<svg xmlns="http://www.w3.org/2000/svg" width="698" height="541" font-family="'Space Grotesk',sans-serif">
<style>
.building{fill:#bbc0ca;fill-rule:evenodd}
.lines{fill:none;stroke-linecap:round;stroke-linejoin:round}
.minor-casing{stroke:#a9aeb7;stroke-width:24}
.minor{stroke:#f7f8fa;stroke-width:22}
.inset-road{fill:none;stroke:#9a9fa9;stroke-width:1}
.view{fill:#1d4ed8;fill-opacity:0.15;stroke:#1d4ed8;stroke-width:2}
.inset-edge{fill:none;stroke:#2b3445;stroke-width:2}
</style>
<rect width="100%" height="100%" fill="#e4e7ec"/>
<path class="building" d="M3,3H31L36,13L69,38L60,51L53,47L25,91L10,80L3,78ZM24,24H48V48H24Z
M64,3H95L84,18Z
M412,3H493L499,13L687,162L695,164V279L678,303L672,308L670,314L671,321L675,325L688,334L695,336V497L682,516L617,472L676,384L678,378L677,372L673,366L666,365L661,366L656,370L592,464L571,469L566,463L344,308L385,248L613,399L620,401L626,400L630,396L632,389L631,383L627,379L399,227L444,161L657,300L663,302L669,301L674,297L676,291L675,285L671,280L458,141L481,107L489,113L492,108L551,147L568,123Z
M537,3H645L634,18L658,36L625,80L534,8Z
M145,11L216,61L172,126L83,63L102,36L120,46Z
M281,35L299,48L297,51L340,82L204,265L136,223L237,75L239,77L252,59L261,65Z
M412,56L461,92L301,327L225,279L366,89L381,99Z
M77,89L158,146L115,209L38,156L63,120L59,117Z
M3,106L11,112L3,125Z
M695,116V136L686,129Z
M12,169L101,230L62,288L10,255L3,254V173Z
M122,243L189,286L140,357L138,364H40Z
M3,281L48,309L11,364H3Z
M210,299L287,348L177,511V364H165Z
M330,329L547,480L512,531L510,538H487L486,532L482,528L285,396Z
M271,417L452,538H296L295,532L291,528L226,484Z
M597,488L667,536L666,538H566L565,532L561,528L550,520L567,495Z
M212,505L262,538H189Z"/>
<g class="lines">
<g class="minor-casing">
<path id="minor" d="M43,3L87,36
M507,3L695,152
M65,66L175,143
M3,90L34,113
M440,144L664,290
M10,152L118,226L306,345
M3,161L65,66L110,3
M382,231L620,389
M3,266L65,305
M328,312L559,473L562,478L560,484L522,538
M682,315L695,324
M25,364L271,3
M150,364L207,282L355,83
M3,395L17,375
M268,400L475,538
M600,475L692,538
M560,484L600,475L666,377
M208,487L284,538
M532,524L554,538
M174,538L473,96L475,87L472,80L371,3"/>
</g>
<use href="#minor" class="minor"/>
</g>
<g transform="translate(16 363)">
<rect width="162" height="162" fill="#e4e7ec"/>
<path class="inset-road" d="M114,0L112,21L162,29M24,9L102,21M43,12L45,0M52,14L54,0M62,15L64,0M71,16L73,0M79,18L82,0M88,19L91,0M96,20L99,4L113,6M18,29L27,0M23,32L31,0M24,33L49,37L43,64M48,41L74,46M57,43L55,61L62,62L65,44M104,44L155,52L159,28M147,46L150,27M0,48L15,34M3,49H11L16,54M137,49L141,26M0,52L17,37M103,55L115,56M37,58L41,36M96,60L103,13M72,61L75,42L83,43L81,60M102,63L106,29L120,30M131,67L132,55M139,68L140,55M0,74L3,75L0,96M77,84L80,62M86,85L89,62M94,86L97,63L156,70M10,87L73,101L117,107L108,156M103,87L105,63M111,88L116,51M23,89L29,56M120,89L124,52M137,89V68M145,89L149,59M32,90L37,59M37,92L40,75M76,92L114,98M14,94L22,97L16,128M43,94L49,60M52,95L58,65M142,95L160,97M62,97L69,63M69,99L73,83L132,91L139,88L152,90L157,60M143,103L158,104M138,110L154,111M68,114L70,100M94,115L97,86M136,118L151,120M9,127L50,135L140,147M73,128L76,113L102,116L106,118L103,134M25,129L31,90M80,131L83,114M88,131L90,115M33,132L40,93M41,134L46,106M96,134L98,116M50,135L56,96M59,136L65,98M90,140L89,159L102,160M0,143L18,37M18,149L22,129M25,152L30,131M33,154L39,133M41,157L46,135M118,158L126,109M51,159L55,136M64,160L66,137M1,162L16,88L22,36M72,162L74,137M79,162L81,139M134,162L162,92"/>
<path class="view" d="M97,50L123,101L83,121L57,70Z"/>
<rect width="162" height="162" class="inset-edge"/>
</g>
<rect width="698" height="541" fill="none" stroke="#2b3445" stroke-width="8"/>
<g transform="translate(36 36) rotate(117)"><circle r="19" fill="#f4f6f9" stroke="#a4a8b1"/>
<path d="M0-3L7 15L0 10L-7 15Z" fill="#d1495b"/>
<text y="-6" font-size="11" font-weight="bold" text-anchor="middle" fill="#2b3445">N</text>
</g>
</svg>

§ §

▸ **TASK INSTRUCTIONS**
An exact repeat of all the records is required.

▸ **TASK ANSWER**
<svg xmlns="http://www.w3.org/2000/svg" width="698" height="541" font-family="'Space Grotesk',sans-serif">
<style>
.building{fill:#bbc0ca;fill-rule:evenodd}
.lines{fill:none;stroke-linecap:round;stroke-linejoin:round}
.minor-casing{stroke:#a9aeb7;stroke-width:24}
.minor{stroke:#f7f8fa;stroke-width:22}
.inset-road{fill:none;stroke:#9a9fa9;stroke-width:1}
.view{fill:#1d4ed8;fill-opacity:0.15;stroke:#1d4ed8;stroke-width:2}
.inset-edge{fill:none;stroke:#2b3445;stroke-width:2}
</style>
<rect width="100%" height="100%" fill="#e4e7ec"/>
<path class="building" d="M3,3H31L36,13L69,38L60,51L53,47L25,91L10,80L3,78ZM24,24H48V48H24Z
M64,3H95L84,18Z
M412,3H493L499,13L687,162L695,164V279L678,303L672,308L670,314L671,321L675,325L688,334L695,336V497L682,516L617,472L676,384L678,378L677,372L673,366L666,365L661,366L656,370L592,464L571,469L566,463L344,308L385,248L613,399L620,401L626,400L630,396L632,389L631,383L627,379L399,227L444,161L657,300L663,302L669,301L674,297L676,291L675,285L671,280L458,141L481,107L489,113L492,108L551,147L568,123Z
M537,3H645L634,18L658,36L625,80L534,8Z
M145,11L216,61L172,126L83,63L102,36L120,46Z
M281,35L299,48L297,51L340,82L204,265L136,223L237,75L239,77L252,59L261,65Z
M412,56L461,92L301,327L225,279L366,89L381,99Z
M77,89L158,146L115,209L38,156L63,120L59,117Z
M3,106L11,112L3,125Z
M695,116V136L686,129Z
M12,169L101,230L62,288L10,255L3,254V173Z
M122,243L189,286L140,357L138,364H40Z
M3,281L48,309L11,364H3Z
M210,299L287,348L177,511V364H165Z
M330,329L547,480L512,531L510,538H487L486,532L482,528L285,396Z
M271,417L452,538H296L295,532L291,528L226,484Z
M597,488L667,536L666,538H566L565,532L561,528L550,520L567,495Z
M212,505L262,538H189Z"/>
<g class="lines">
<g class="minor-casing">
<path id="minor" d="M43,3L87,36
M507,3L695,152
M65,66L175,143
M3,90L34,113
M440,144L664,290
M10,152L118,226L306,345
M3,161L65,66L110,3
M382,231L620,389
M3,266L65,305
M328,312L559,473L562,478L560,484L522,538
M682,315L695,324
M25,364L271,3
M150,364L207,282L355,83
M3,395L17,375
M268,400L475,538
M600,475L692,538
M560,484L600,475L666,377
M208,487L284,538
M532,524L554,538
M174,538L473,96L475,87L472,80L371,3"/>
</g>
<use href="#minor" class="minor"/>
</g>
<g transform="translate(16 363)">
<rect width="162" height="162" fill="#e4e7ec"/>
<path class="inset-road" d="M114,0L112,21L162,29M24,9L102,21M43,12L45,0M52,14L54,0M62,15L64,0M71,16L73,0M79,18L82,0M88,19L91,0M96,20L99,4L113,6M18,29L27,0M23,32L31,0M24,33L49,37L43,64M48,41L74,46M57,43L55,61L62,62L65,44M104,44L155,52L159,28M147,46L150,27M0,48L15,34M3,49H11L16,54M137,49L141,26M0,52L17,37M103,55L115,56M37,58L41,36M96,60L103,13M72,61L75,42L83,43L81,60M102,63L106,29L120,30M131,67L132,55M139,68L140,55M0,74L3,75L0,96M77,84L80,62M86,85L89,62M94,86L97,63L156,70M10,87L73,101L117,107L108,156M103,87L105,63M111,88L116,51M23,89L29,56M120,89L124,52M137,89V68M145,89L149,59M32,90L37,59M37,92L40,75M76,92L114,98M14,94L22,97L16,128M43,94L49,60M52,95L58,65M142,95L160,97M62,97L69,63M69,99L73,83L132,91L139,88L152,90L157,60M143,103L158,104M138,110L154,111M68,114L70,100M94,115L97,86M136,118L151,120M9,127L50,135L140,147M73,128L76,113L102,116L106,118L103,134M25,129L31,90M80,131L83,114M88,131L90,115M33,132L40,93M41,134L46,106M96,134L98,116M50,135L56,96M59,136L65,98M90,140L89,159L102,160M0,143L18,37M18,149L22,129M25,152L30,131M33,154L39,133M41,157L46,135M118,158L126,109M51,159L55,136M64,160L66,137M1,162L16,88L22,36M72,162L74,137M79,162L81,139M134,162L162,92"/>
<path class="view" d="M97,50L123,101L83,121L57,70Z"/>
<rect width="162" height="162" class="inset-edge"/>
</g>
<rect width="698" height="541" fill="none" stroke="#2b3445" stroke-width="8"/>
<g transform="translate(36 36) rotate(117)"><circle r="19" fill="#f4f6f9" stroke="#a4a8b1"/>
<path d="M0-3L7 15L0 10L-7 15Z" fill="#d1495b"/>
<text y="-6" font-size="11" font-weight="bold" text-anchor="middle" fill="#2b3445">N</text>
</g>
</svg>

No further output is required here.